Parts of the exercise:
a) In the forum thread on inter-CCX bandwidth, translate this sentence into German: "Each CCX communicates with the fabric at memclk at 32 bytes per cycle."
b) Extend the forum thread on inter-CCX bandwidth, starting right after its final sentence.

Selected text:
========

I wonder if anyone knows where this '22GB/s' figure appeared from, referring to the inter-CCX bandwidth? Unless it's some measured workload-specific value, it seems bizarre, and it's been bugging me since it first started appearing unreferenced in forum posts and articles.
The slides are out there for everyone to see and calculate. This is the on you need: https://i1.wp.com/thetechaltar.com/w...eCQG.jpg?ssl=1
Each CCX communicates with the fabric at memclk at 32 bytes per cycle. So, assuming DDR4-2667 as in the slide, this means 1333MHz. This is something that far too many people are claiming to understand and confusing - DDR memory transfer rate is *twice* the clock speed. The interconnect is not at a 1/2 ratio of the memory clock, and nor does it have anything to do with memory channels - all the information you need to understand that is clearly presented in the slide.
So, to continue, 1333MHz multiplied by 32B/cycle = 42.656GB/s
That's still an order of magnitude below intra-CCX L3 bandwidth, but it's not the 22GB/s figure being bandied about. It's not exactly double either so it doesn't seem like someone has confused some calculation/divided something by mistake because of that 0.5x memclk confusion.

========

Rows:
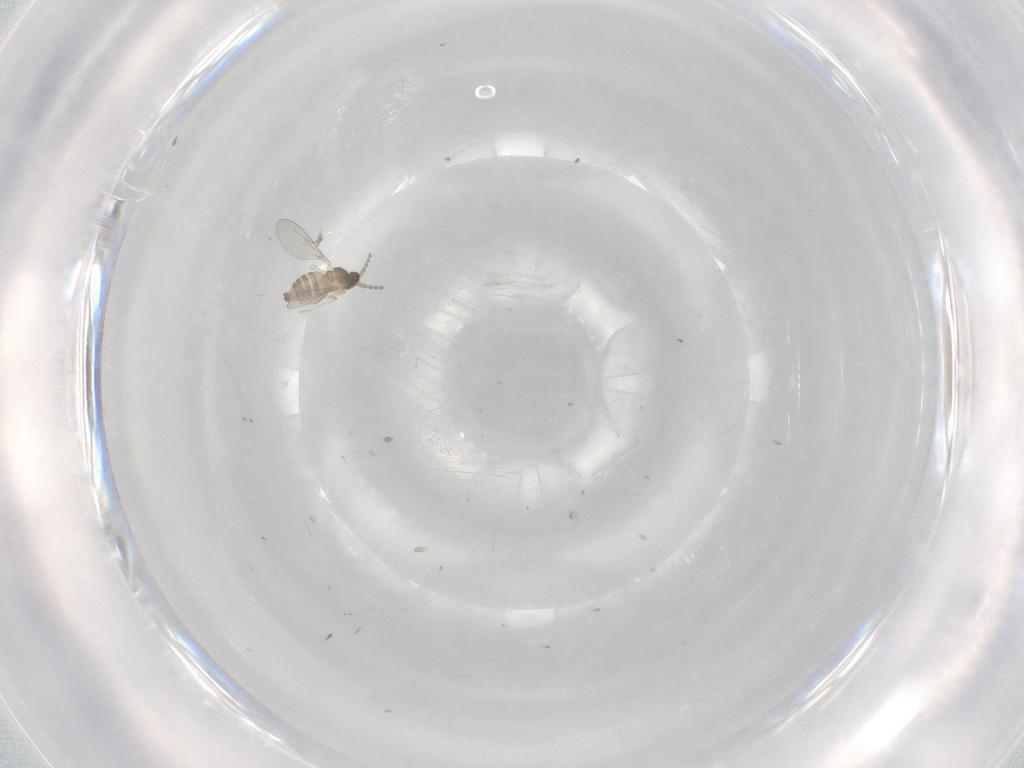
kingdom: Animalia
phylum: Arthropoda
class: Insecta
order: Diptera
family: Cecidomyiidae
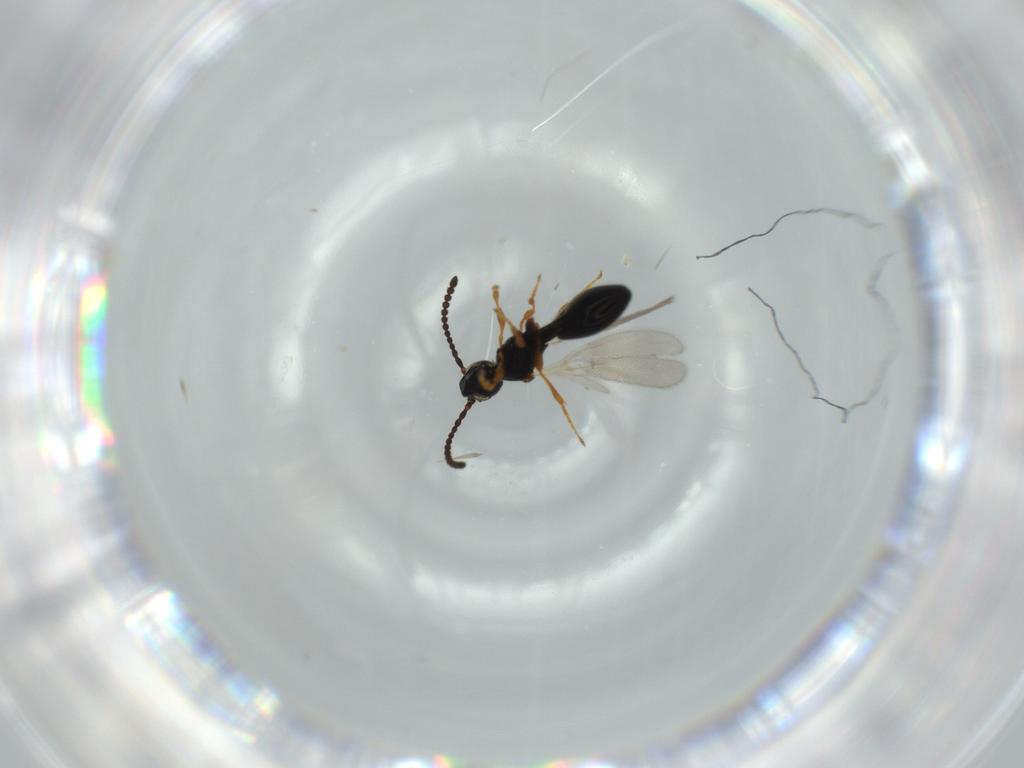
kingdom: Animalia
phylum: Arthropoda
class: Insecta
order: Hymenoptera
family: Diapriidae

========

Answers per task:
a) Jeder CCX kommuniziert mit der Fabric im memclk-Takt mit 32 Byte pro Zyklus.

b)
Now on to another point - some people are again causing confusion by claiming the fabric bandwidth is below that available to memory. I'm not sure why anyone would think this, not least because the IMC connects through the fabric to the cores (one person also says 22GB/s is similar to, quite specifically, DDR3-1600 of all things - why it couldn't have been DDR4-1600 is beyond me - but either way, a single channel of this gives 12.8GB/s, not close to 22GB/s). Again looking at that slide, it seems that any CCX can fully saturate two memory channels. We don't have to do the bandwidth calculations for within the clock domain as it's 32B/cycle from the CCX, 32B/cycle to the IMC, and 16B/cycle to each memory channel (of which there are two).
And there's nothing weird going on either as this works out exactly as expected - 16B/cycle multiplied by 1333MHz gets you ~21.3GB/s. 1333MHz DDR memory means 2666MT/s, 64 bit (8 byte) wide memory channels, so 2666x8=21.3, exactly the same.
Another theory is that there are some hard partitions in the fabric. Again, this demonstrably doesn't seem to be the case, check that AIDA screenshot again - in that case they're using 1200MHz (DDR4-2400) memory but it works out all the same. 1200x16 = 19200, or 19.2GB/s per channel. Dual channel 38.4GB/s, AIDA shows ~37GB/s - no obvious bottlenecks there. So, if memory accesses can cross the fabric unhindered, why would inter-CCX cache snoops run at some arbitrarily lower number across the same fabric? That makes no sense.
What isn't yet clear AFAIK is how exactly this fabric works internally, how and if this bandwidth is shared - could CCX0 read from CCX1 at 32B/cycle, and CCX1 read from CCX0 at 32B/cycle simultaneously? Do cache snoops have to compete with the IO hub and memory for bandwidth on the fabric? E.g. can CCX0 theoretically access memory whilst CCX1 accesses the IO hub unhindered? Because nothing is mentioned on that slide about fabric bandwidth, and any one port would be able to saturate 32B/cycle.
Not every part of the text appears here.